◆ **WHAT TO PRODUCE**
Update the data below by replacing "Privacy policy" with "Informativa sulla privacy" wherever it occurs, keeping every other line unchanged.

/---

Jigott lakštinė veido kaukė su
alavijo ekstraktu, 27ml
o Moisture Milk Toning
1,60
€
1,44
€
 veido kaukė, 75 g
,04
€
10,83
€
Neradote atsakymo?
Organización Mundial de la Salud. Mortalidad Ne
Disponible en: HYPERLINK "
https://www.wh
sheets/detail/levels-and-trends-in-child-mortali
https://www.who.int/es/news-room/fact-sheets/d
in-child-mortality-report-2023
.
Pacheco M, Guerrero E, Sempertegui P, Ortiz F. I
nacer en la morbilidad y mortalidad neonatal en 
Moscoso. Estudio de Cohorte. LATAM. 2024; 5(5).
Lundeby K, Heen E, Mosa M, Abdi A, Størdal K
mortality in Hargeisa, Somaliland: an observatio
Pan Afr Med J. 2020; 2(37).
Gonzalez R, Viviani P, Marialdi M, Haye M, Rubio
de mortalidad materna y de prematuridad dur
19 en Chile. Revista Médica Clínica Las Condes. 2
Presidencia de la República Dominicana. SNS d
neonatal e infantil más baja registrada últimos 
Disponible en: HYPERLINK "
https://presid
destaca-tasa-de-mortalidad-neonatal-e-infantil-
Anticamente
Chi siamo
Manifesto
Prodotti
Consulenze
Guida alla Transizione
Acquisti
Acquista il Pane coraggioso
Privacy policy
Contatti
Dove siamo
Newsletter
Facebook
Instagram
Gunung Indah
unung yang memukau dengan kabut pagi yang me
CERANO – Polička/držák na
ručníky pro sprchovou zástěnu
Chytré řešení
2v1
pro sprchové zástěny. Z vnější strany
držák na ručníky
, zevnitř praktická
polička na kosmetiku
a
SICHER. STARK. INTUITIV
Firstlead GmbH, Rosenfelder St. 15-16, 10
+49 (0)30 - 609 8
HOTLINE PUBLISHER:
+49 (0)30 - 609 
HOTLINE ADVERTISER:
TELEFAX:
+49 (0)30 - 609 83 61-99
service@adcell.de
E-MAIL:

\---

◆ **EXERCISE SOLUTION**
Jigott lakštinė veido kaukė su
alavijo ekstraktu, 27ml
o Moisture Milk Toning
1,60
€
1,44
€
 veido kaukė, 75 g
,04
€
10,83
€
Neradote atsakymo?
Organización Mundial de la Salud. Mortalidad Ne
Disponible en: HYPERLINK "
https://www.wh
sheets/detail/levels-and-trends-in-child-mortali
https://www.who.int/es/news-room/fact-sheets/d
in-child-mortality-report-2023
.
Pacheco M, Guerrero E, Sempertegui P, Ortiz F. I
nacer en la morbilidad y mortalidad neonatal en 
Moscoso. Estudio de Cohorte. LATAM. 2024; 5(5).
Lundeby K, Heen E, Mosa M, Abdi A, Størdal K
mortality in Hargeisa, Somaliland: an observatio
Pan Afr Med J. 2020; 2(37).
Gonzalez R, Viviani P, Marialdi M, Haye M, Rubio
de mortalidad materna y de prematuridad dur
19 en Chile. Revista Médica Clínica Las Condes. 2
Presidencia de la República Dominicana. SNS d
neonatal e infantil más baja registrada últimos 
Disponible en: HYPERLINK "
https://presid
destaca-tasa-de-mortalidad-neonatal-e-infantil-
Anticamente
Chi siamo
Manifesto
Prodotti
Consulenze
Guida alla Transizione
Acquisti
Acquista il Pane coraggioso
Informativa sulla privacy
Contatti
Dove siamo
Newsletter
Facebook
Instagram
Gunung Indah
unung yang memukau dengan kabut pagi yang me
CERANO – Polička/držák na
ručníky pro sprchovou zástěnu
Chytré řešení
2v1
pro sprchové zástěny. Z vnější strany
držák na ručníky
, zevnitř praktická
polička na kosmetiku
a
SICHER. STARK. INTUITIV
Firstlead GmbH, Rosenfelder St. 15-16, 10
+49 (0)30 - 609 8
HOTLINE PUBLISHER:
+49 (0)30 - 609 
HOTLINE ADVERTISER:
TELEFAX:
+49 (0)30 - 609 83 61-99
service@adcell.de
E-MAIL:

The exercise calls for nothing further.